Se la critica è ossessione

di Luciano Caveri

E’ chiaro che il diritto di critica e la polemica fanno parte della Politica e mi azzardo a usare la maiuscola, anche se assisto ad un suo progressivo degrado nei modi, nei comportamenti e purtroppo nei contenuti.

Trovo, infatti, che questa decadenza non solo si accompagni ad incultura e incompetenza – e gli elettori ne sono, eleggendo le persone, i primi responsabili – ma anche ad un uso distorto della dialettica politica, che diventa caciara e litigiosità, anche quando non ci sono delle ragioni reali per farlo.

Non mi sottraggo mai al confronto ed è normale che in certi contradditori i toni possano essere alti e si debbano usare astuzie, espedienti e qualche veleno. Ma trovo insopportabile la malafede e il clamore, che servono solo per fare rumore nella convinzione che una politica gridata e il costante disprezzo verso l’avversario politico siano un’arma vincente.

Capita in Consiglio regionale, come avvenne in altre assemblee di cui ho avuto l’onore di fare parte, di assistere talvolta a vere e proprie sceneggiate e a meschine esibizioni, il cui conto prima o poi tornerà a sfavore di chi ne fa un uso. Mi innervosisce la ripetitività di certi temi, che vengono proposti nelle iniziative ispettive (interrogazioni, interpellanze, mozioni, ordini del giorno) in maniera quasi maniacale, riprendendo argomenti a breve distanza da quando sono già stati affrontati mille volte. E non è un repetita iuvant, perché è, invece, un’ossessione, che deriva non solo con tutta evidenza da una mancanza di argomenti, ma anche da un approccio di chi crede che la politica si esprima ripetendo mille volte le stesse accuse e riprendendo argomenti ormai triti e ritriti.

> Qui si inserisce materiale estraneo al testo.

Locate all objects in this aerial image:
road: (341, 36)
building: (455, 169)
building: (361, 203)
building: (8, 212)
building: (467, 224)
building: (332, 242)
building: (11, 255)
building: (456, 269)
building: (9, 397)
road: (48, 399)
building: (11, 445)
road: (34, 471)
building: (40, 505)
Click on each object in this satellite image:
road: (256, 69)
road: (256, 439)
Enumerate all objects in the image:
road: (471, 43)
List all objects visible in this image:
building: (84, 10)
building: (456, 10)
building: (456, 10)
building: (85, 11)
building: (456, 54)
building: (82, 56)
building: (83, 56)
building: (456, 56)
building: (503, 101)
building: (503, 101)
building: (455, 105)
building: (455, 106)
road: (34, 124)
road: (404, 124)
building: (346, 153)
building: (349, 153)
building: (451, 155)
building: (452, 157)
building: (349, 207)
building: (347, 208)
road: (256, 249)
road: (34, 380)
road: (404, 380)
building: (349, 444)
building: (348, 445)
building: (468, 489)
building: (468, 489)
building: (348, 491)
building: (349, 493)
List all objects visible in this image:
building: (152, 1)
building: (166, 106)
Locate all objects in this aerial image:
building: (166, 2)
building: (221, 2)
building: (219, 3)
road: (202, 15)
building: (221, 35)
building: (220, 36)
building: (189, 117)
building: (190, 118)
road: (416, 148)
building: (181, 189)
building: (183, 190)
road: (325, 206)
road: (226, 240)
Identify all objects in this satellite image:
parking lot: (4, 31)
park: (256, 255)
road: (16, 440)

Talvolta questo avviene in una logica di piccole lobbies o persino di casi singoli, che neppure hanno un valore universale, ma seguono la logica del “una testa, un voto” di chi ha come scopo precipuo le elezioni a partire dallo stesso giorno in cui è stato eletto. Questo falsa la politica che diventa solo la ricerca spasmodica del consenso.

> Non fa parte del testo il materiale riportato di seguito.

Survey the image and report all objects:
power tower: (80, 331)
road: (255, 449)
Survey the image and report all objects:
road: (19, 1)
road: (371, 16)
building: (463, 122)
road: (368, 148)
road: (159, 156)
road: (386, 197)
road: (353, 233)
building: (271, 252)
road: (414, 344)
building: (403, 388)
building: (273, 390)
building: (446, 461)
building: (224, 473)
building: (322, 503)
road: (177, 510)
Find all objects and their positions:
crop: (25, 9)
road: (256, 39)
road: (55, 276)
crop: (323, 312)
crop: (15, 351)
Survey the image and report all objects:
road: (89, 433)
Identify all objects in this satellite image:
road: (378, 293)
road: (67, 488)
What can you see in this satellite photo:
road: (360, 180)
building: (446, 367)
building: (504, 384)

E’ ovvio che il rapporto con gli elettori è importante, ma non deve diventare l’unico scopo. E lo scrivo con il massimo rispetto per le elezioni. Diceva Luigi Einaudi: “Il suffragio popolare è un mito e su ciò credo che potremo essere tutti d’accordo; ma è un mito necessario ed il migliore che finora sia stato inventato”.

Non mi abituerò mai alla logica del partito preso e cioè di chi non giudica una scelta, un progetto o un programma, ma segue la logica con cui il toro insegue la muleta del torero, attaccando a testa bassa senza neppure discernere gli argomenti e soprattutto seguire le argomentazioni che sono all’origine di certe decisioni. Vengono poste nelle assise elettive delle domande e tu potresti rispondere nel miglior modo possibile, fornendo quanto necessario per capire, ma ti accorgi che nella controrisposta – spesso già predisposta a prescindere – non si affronta il merito ma si ripetono tesi che già sono state smontate.

Per troppi contano solo l’aspetto ideologica e la posizione preconcetta rispetto alla semplice realtà dei fatti. Per carità, si sopravvive a queste prove e più che arrabbiarsi vale l’arma letale dell’ironia o la pacatezza della rassegnazione rispetto a chi fa finta di non capire. Da qui la famosa questione: meglio avere a che fare con gli stupidi o con i cattivi?

Le risposte sul punto possono essere varie. Blaise Pascal dal fondo della sua fede diceva: “Gli animi buoni e grandi si sforzano di trovare il bene anche nel male, mentre i mediocri e i malvagi trovano il male persino nel bene”. Mi pare una considerazione tombale.